The film is upstanding and empathetic, though its consideration of Lili’s situation is crafted so generically that it could be any number of social prejudices and disinclinations that beset the lead character. In that, The Danish Girl recalls last year’s most rote prestige picture, The Imitation Game. It’s not nearly as execrable in its patent phoniness, which is admittedly praise about as faint as the film’s pulse. Only Vikander transcends the lulling blandness of it all, largely by injecting her character with sparks of flinty personality. She offers a gentle, welcome counter-argument to the film’s prevailing thesis that being respectful in depiction of a sensitive topic mandates a withdrawal from the bold.
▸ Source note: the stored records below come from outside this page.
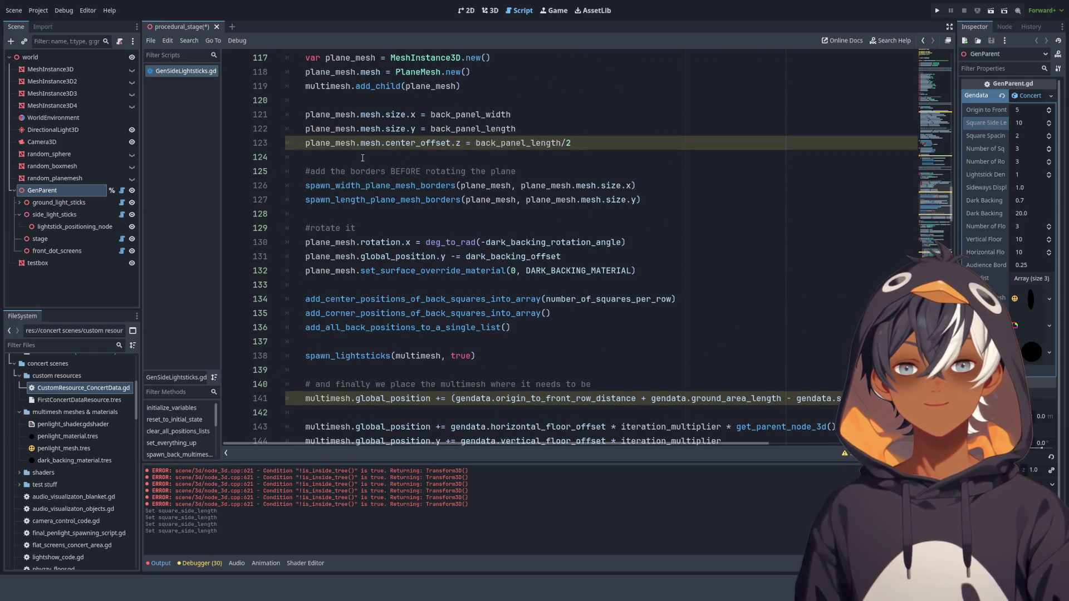
mouse_move(307, 174)
left_mouse_down()
mouse_move(520, 176)
mouse_move(666, 196)
left_mouse_up()
key("ctrl+c")
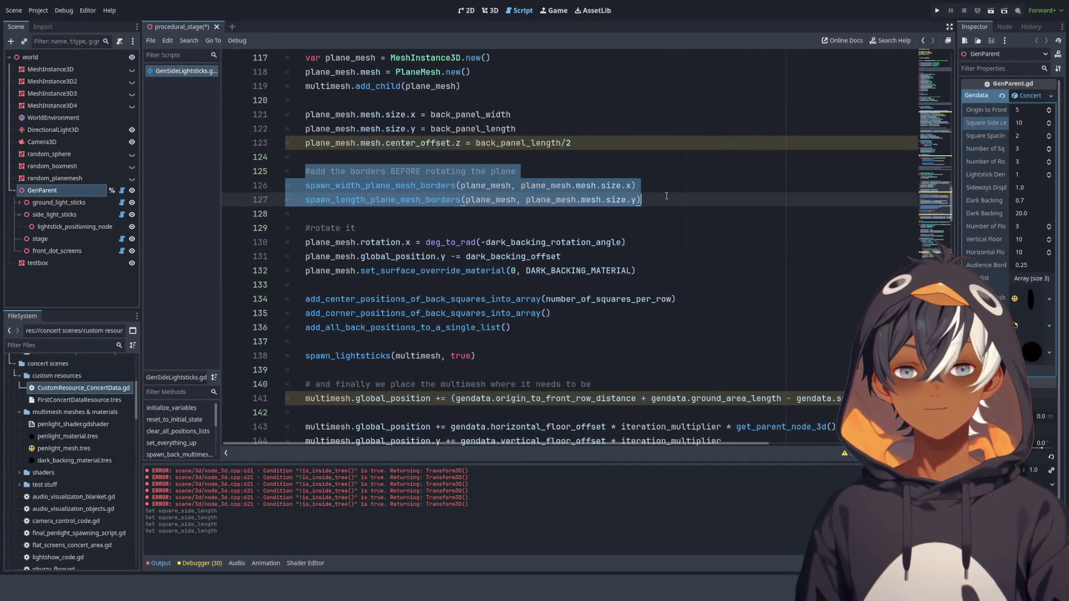
- Paste the border lines over the existing width border call near line 195
scroll(443, 263, "down", 20)
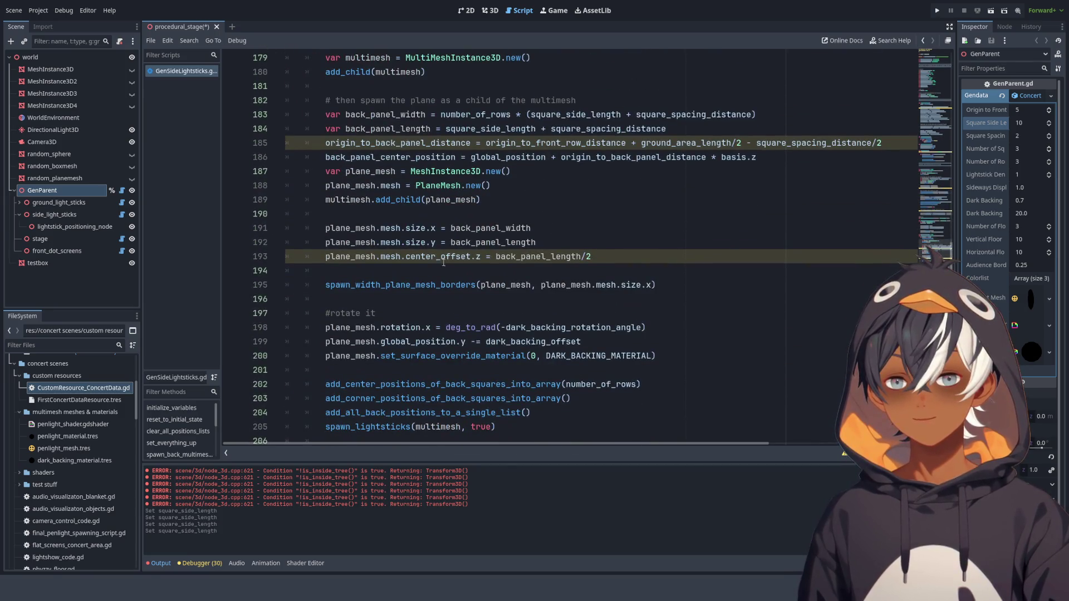
left_click(366, 275)
key("ctrl+v")
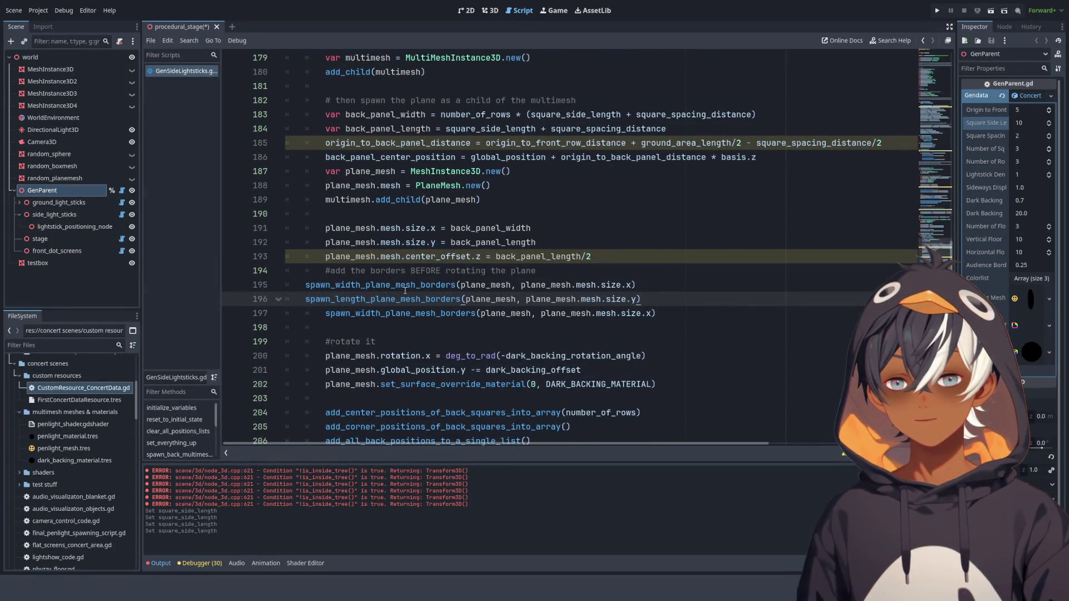
key("ctrl+z")
left_click_drag(662, 285, 325, 285)
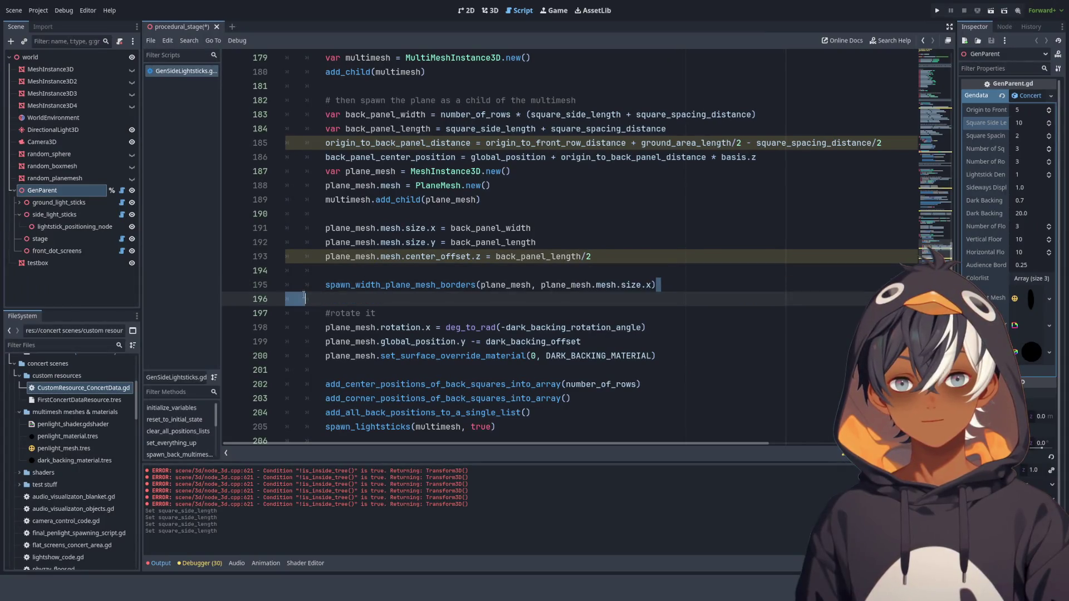
key("ctrl+v")
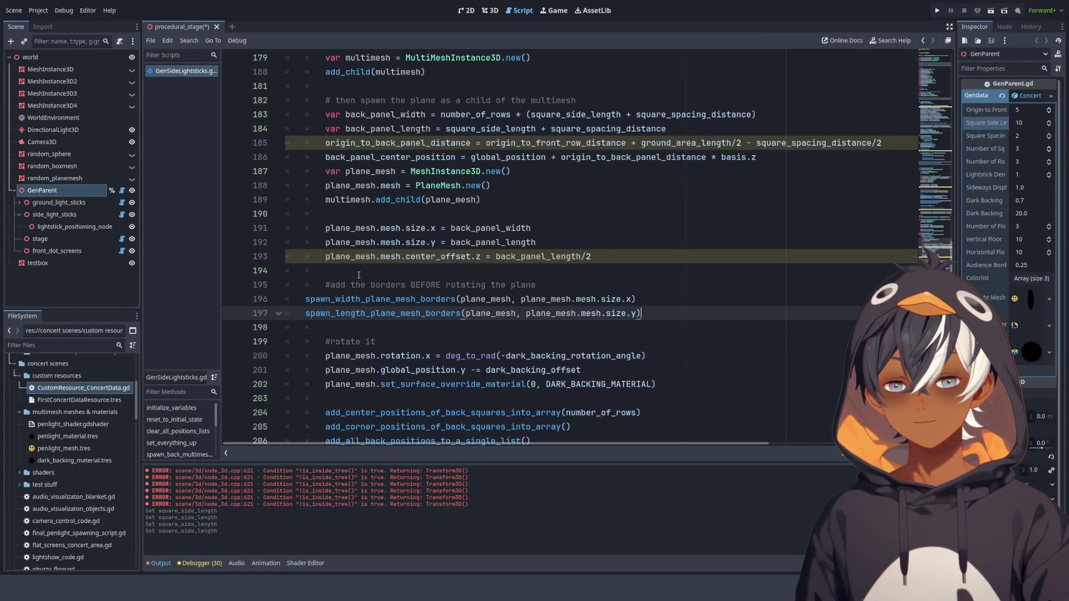
left_click_drag(330, 299, 345, 314)
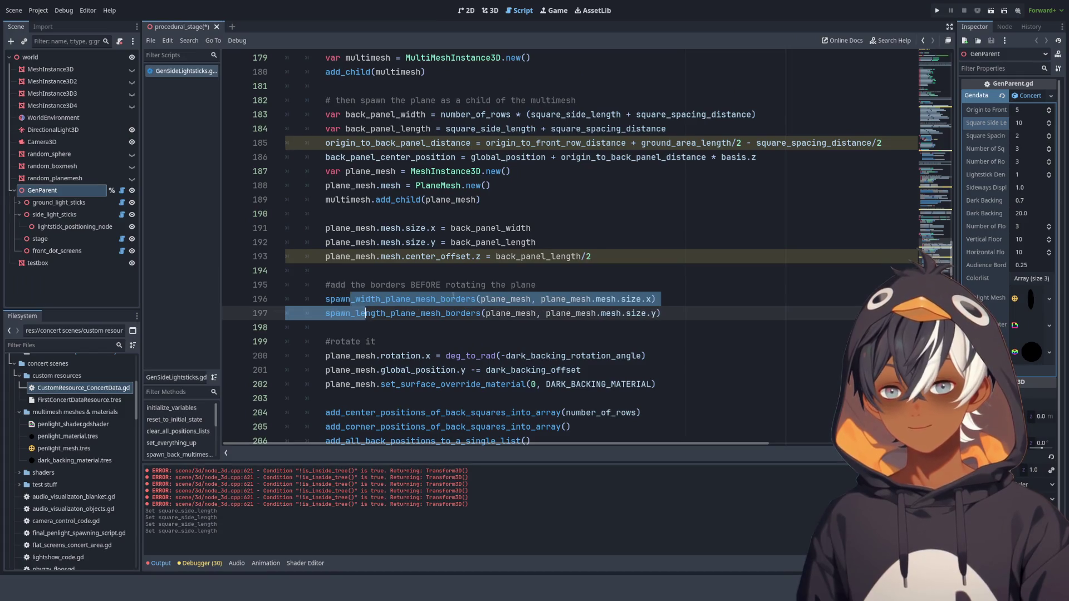
left_click(452, 295)
- Check the pasted spawn_length_plane_mesh_borders call and save the script
scroll(473, 278, "up", 20)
There’s boldness to be found in Joy, the latest from director David O. Russell. A coherent vision is what’s lacking. In telling the story of Joy Mangano (Jennifer Lawrence, skillful enough in the role to justify her anointed place as Russell’s muse), the inventor of the Miracle Mop and a bevy of other products, Russell’s film careens all over the place. Sometimes its a relatively straightforward rendering of a bizarre version of the American Dream realized, and sometimes it’s set asunder by a scampish deconstruction of narrative. Depending on the moment, the film can come across as a soft satire, a conventional female empowerment drama, or a new spin on the appealing Scorsese aping of Russell’s American Hustle, the Goodfellas gangster culture repurposed into the anxious capitalism of the earliest days of QVC. The marauding romp across different approaches wouldn’t be problematic if it came across as purposeful, the unsettled nature of the film striving for more intricate meaning. Instead, it feels like the whole endeavor simply got away from Russell, as if he didn’t really know what he wanted to make, so he tried to make it everything.